Citigroup Inc. said Monday it will close its trust banking unit in Japan within a year, after Japanese authorities ordered the U.S. financial services giant to suspend its private banking business there.
Charles Prince, Citigroup's chief executive, apologized to Japanese authorities for the problems and said the company would appoint a new CEO for Citibank Japan.
Japan's Financial Services Agency last month suspended the private banking division of Citibank, a unit of New York-based Citigroup, and announced it would revoke its license after a year, effectively expelling it from the Japanese market.
The FSA accused the private bank, which manages the investments of wealthy individuals, of failing to implement safeguards against money laundering, misleading customers about financial risks, and other violations.
On Monday, Citigroup acknowledged that management at its private bank had "failed to establish a culture that ensured ongoing compliance with laws and regulations."
The trust banking unit, which handled product development for Citibank's private banking operations, would be closed within a year, Citigroup said.
Citigroup has dismissed 12 executives at Citibank in Japan over the scandal. Eleven other employees had their salaries reduced, and others were reprimanded, the company said.
Last week, Citigroup removed three senior New York-based executives in the wake of a banking scandal in Japan. They included Sir Deryck Maughan, a Citigroup vice chairman and head of Citigroup International; Thomas W. Jones, chairman and chief executive of the global investment management division, and Peter K. Scaturro, head of Citi's private bank.
Maughan, 56, had been with Citigroup or its predecessor companies since 1983. Jones and Scaturro were both members of the Citigroup management committee.

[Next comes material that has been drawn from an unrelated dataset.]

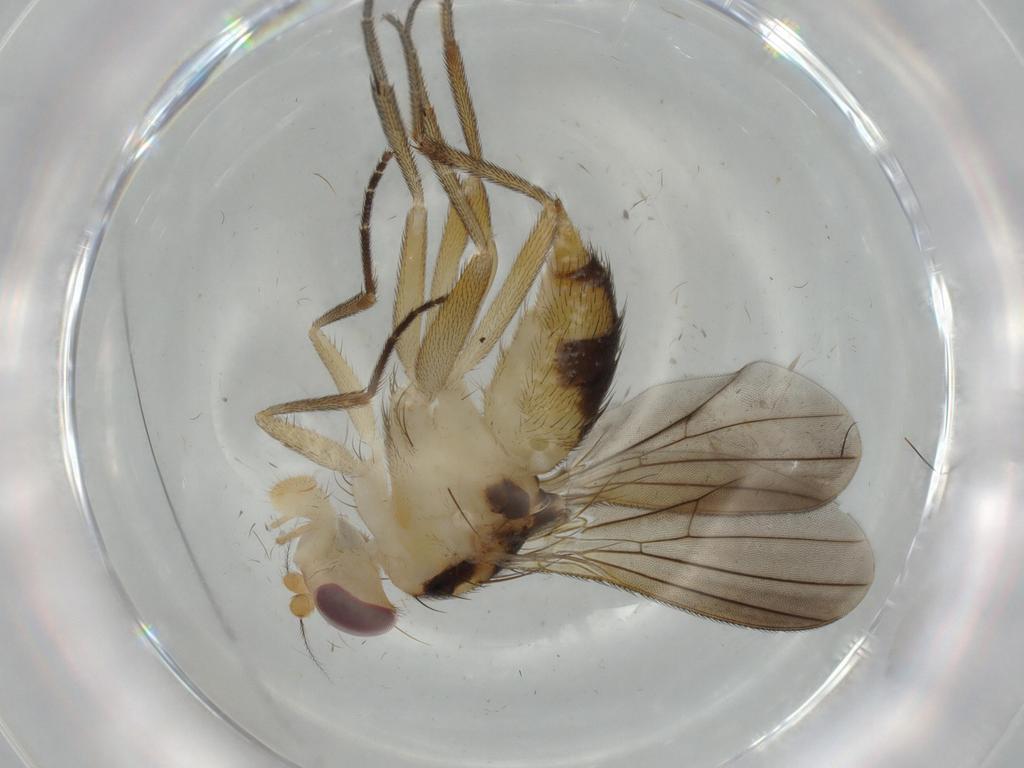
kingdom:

Prince told a news conference Monday he didn't believe global financial giant suffered similar problems to those found in Japan in other countries.
He earlier met FSA Commissioner Hirofumi Gomi to apologize for the bank's inadequate governance and internal controls.
Prince also said Citigroup remains committed to the Japanese market and its business relationship with Japan's Nikko Cordial Corp. will stay intact.
Citigroup and Nikko Cordial, Japan's third-largest securities firm, have a wholesale securities joint venture, Nikko Citigroup Ltd. Citigroup is also a major shareholder in Nikko Cordial, though it recently said it would lower its stake in the Japanese brokerage house.